The following example demonstrates the benefits of using an unlimited wildcard when using methods in the Object class:

// General method declaration public static void printList (List <Object> list) {for (Object elem: list) System. out. println (elem + ""); System. out. println ();} // use wildcard as the method parameter. This method parameter can be used to input a List of all types (List) public static void printList (List <?> List) {for (Object elem: list) System. out. print (elem + ""); System. out. println ();}

Note: The List is defined. <?> The wide range of types, it is necessary to bear the consequences of extensive, in the method declaration, only the List <?> Type variables insert null, because you cannot predict the type variables of the input method, and List <Object> as a parameter can insert any type of objects.

7.3 lower limit wildcard

Similar to the upper limit wildcard, the lower limit wildcard specifies the lower limit of the type parameter. The unknown type must be the parent type of the specified type. The lower limit wildcard is written as follows:<? Super A>. The keyword here is super..

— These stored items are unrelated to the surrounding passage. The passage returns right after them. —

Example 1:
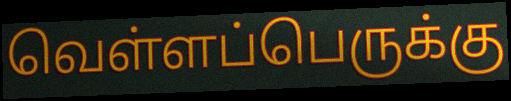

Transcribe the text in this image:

வெள்ளப்பெருக்கு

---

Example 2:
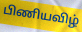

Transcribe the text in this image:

பிணியவிழ்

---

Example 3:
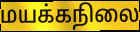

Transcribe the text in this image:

மயக்கநிலை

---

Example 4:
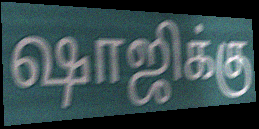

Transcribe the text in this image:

ஷாஜிக்கு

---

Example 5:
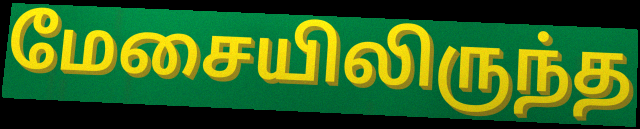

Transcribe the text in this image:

மேசையிலிருந்த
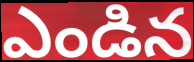
ఎండిన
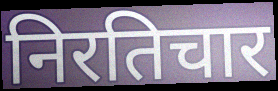
निरतिचार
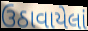
ઉઠાવાયેલાં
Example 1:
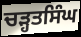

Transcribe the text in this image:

ਚੜ੍ਹਤਸਿੰਘ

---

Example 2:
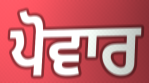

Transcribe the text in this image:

ਪੋਵਾਰ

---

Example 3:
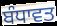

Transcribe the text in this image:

ਬੰਧਾਵਤ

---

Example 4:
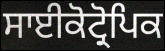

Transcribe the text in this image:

ਸਾਈਕੋਟ੍ਰੋਪਿਕ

Note: The upper and lower limits cannot be specified simultaneously.

7.4 wildcard and child Type

As mentioned before, the relationship between generics is not only determined by their type parameters, for example, List <Number> is the parent class of List <Integer>, however, wildcards can form the following relationships:

The arrow indicates the relationship "is its subtype", for example, List <Integer> is List <? The sub-type of extends Integer>, which can be understood as follows: List <Integer> is a List <? Extends Integer>.

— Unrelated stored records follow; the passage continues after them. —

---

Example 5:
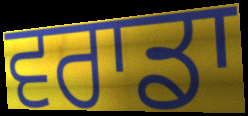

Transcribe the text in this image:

ਵਰਾਡਾ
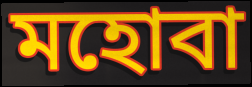
মহোবা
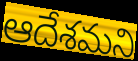
ఆదేశమని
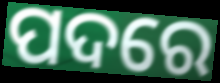
ପଦରେ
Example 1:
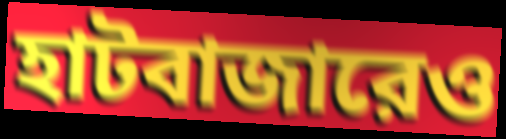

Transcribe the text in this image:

7.5 wildcard capturing and auxiliary methods

Sometimes the compiler speculate on the type of the wildcard. If the type of a field is defined as List <?>, When calculating an expression, the compiler will speculate from the code that this field is of a specific type, which is called the capture of wildcards.

import java.util.List;public class WildcardError {    void foo(List<?> i) {        i.set(0, i.get(0));    }}

 

The above code will cause compilation errors. The foo method calls List. set (int, E), the compiler first regards the I as the parameter in the set method as the Object type, and cannot determine whether the Object type to be inserted is consistent with the target list type, therefore, compilation fails.

In this case, you can add an auxiliary method so that it can be compiled smoothly:

Public class WildcardFixed {void foo (List <?> I) {fooHelper (I);} // create an auxiliary method. You can call this method to capture the private wildcard through type speculation. <T> void fooHelper (List <T> l) {l. set (0, l. get (0 ));}}

Let's take a look at the next example:

import java.util.List;public class WildcardErrorBad {    void swapFirst(List<? extends Number> l1, List<? extends Number> l2) {      Number temp = l1.get(0);      l1.set(0, l2.get(0));       l2.set(0, temp);           }}

The method function in the above Code is to exchange the first element of the two lists. However, it is impossible to determine whether the type parameters of the two passed arguments are compatible. Therefore, compilation fails, the code here is essentially incorrect and there is no auxiliary method.

7.6 wildcard usage principles

The usage of generics is a bit confusing: I don't know when to use the upper limit wildcard and when to use the lower limit wildcard. The following are some principles:

To illustrate the problem, first list two variables. 1) In variables: as the data source in the Code, for example, the src parameter In the copied method copy (src, dest) is the in variable; 2) the out variable is used in the code to store data for other purposes. For example, the dest parameter in copy (src, dest) is the out variable. After the variables are listed, the principle is as follows:

• The in variable uses the upper limit wildcard and the extends keyword.
• The out variable uses the lower limit wildcard and the super keyword.
• When the in variable to be used can be accessed through the method in the Object class, use the unrestricted wildcard
• Do not use wildcards when the variables to be accessed in the Code are used as in variables and out variables.

We do not recommend that you use wildcards in the return type. Otherwise, you must handle the problem of wildcards.